Sobald ich auch allen anderen Anwesenden die Neuigkeiten mitteile und sie über Mislinas Wohlergehen informiere, ziehe ich mich mit Hamza in den Armen zurück. Ich nehme — abseits von allen — auf einem der beiden Ohrensessel vor dem großen Bücherregal Platz, greife nach einem der Kinderbücher und lese meinem Neffen aus dem Buch vor. Sena, die unser Tun scheinbar beobachtet hat, eilt keine Minute später zu uns und versucht ebenfalls auf meinen Schoß zu klettern. „Tap! Tap!", sie deutet auf das Buch in meinen Händen, während sie ihre Abkürzung von dem türkischen Wort für Buch — kitap — vor sich hin murmelt. Lachend helfe ich ihr dabei sich auf meinen rechten Oberschenkel zu setzen, während Hamza auf dem anderen Bein sitzt. „Dann lesen wir mal", ich öffne das Buch so, dass beide einen perfekten Blick auf die Bilder haben. „Miau", ruft Sena irgendwann aus und deutet auf die Katze, die auf einer der Seiten abgebildet ist. „Ja, mein Engel. Das ist eine Katze", ich grinse leicht und schaue mich aus Reflex nach Bisasam um, der gerade zur Tür reinkommt. „Miau", Sena klatscht freudig in die Hände als auch ihr Blick zu dem Kater wandert. Murrend läuft dieser zu seiner Besitzerin und läuft um ihre Beine. Zümras Kehle entweicht ein Lachen, ehe sie nach ihrem Kater greift und ihn auf ihrem Schoß absetzt.

Der Nachrichtenton meines Handys lässt mich kurz darauf schauen. Es kündigt eine Nachricht von Mislina an. „Zufall, dass alle deine Instagram-Bilder schwarz-weiß sind, nur das mit mir in Farbe?", lese ich und muss mir ein Grinsen unterdrücken. Ich habe — bevor ich das Krankenhaus verlassen habe — das Bild von meinem Heiratsantrag auf Instagram gepostet, um quasi meinen engsten Kreis darüber zu informieren, dass wir nun dort weitermachen, wo wir aufgehört hatten.  „Wie oft soll ich dir das noch sagen, dass du diejenige bist, die meine Welt mit Farben füllt.

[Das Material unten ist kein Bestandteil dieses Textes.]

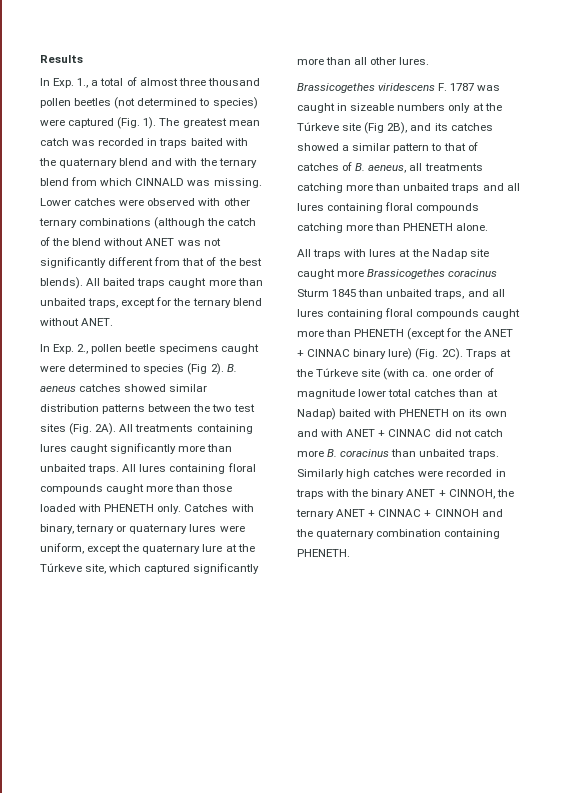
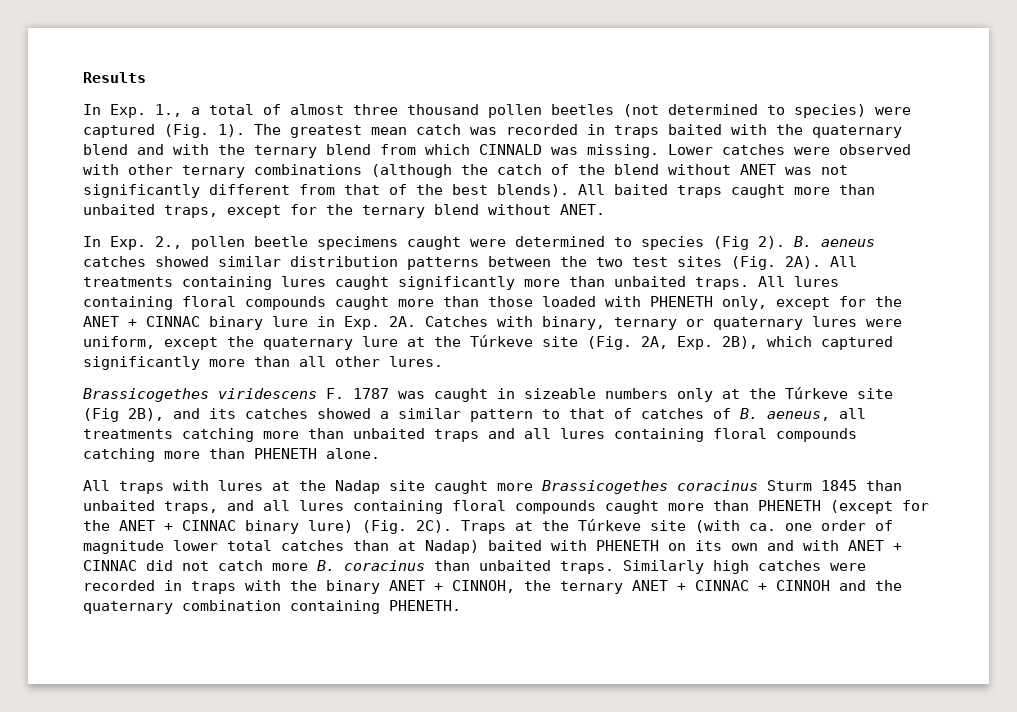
[157,504,182,514] only. -> [722,296,902,310] [83,316,416,330] only, except for the ANET + CINNAC binary lure in Exp. 2A.
[85,564,107,574] site, -> [542,336,758,350] site (Fig. 2A, Exp. 2B),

Ohne dich ist alles in Grautönen, erst durch dich habe ich gelernt, was Farben sind und was sie bewirken", tippe ich meine Nachricht ein. „Tap!", ruft Sena irgendwann aus, sodass ich lachend das Handy weglege und mich nun auf das Fühlbuch konzentriere, aus dem ich Hamza und ihr vorlese.

***

Es vergehen weitere Monate. Zehn an der Zahl. Von Tag zu Tag verbessert sich Mislinas Zustand, was sich auch in ihren Blutwerten widerspiegelt. Ich kann aufgrund der Arbeit — nun bin ich als Berufseinsteiger im Volkswagen-Werk in Kassel eingestellt — nicht täglich bei ihr sein, doch telefonieren wir so oft wie es geht und versuchen unsere Beziehung aufrecht zu erhalten. Es ist erleichternd zu wissen, dass sie nun erneut in meinem Leben ist, ich ihr beistehen kann und über jede Entwicklung in ihrem Leben informiert werde. Die Wochenenden verbringe ich meistens in Stuttgart, um sie zumindest regelmäßig sehen zu können. Unter der Woche telefonieren wir, sobald ich Feierabend habe, und tauschen uns über den Tag aus.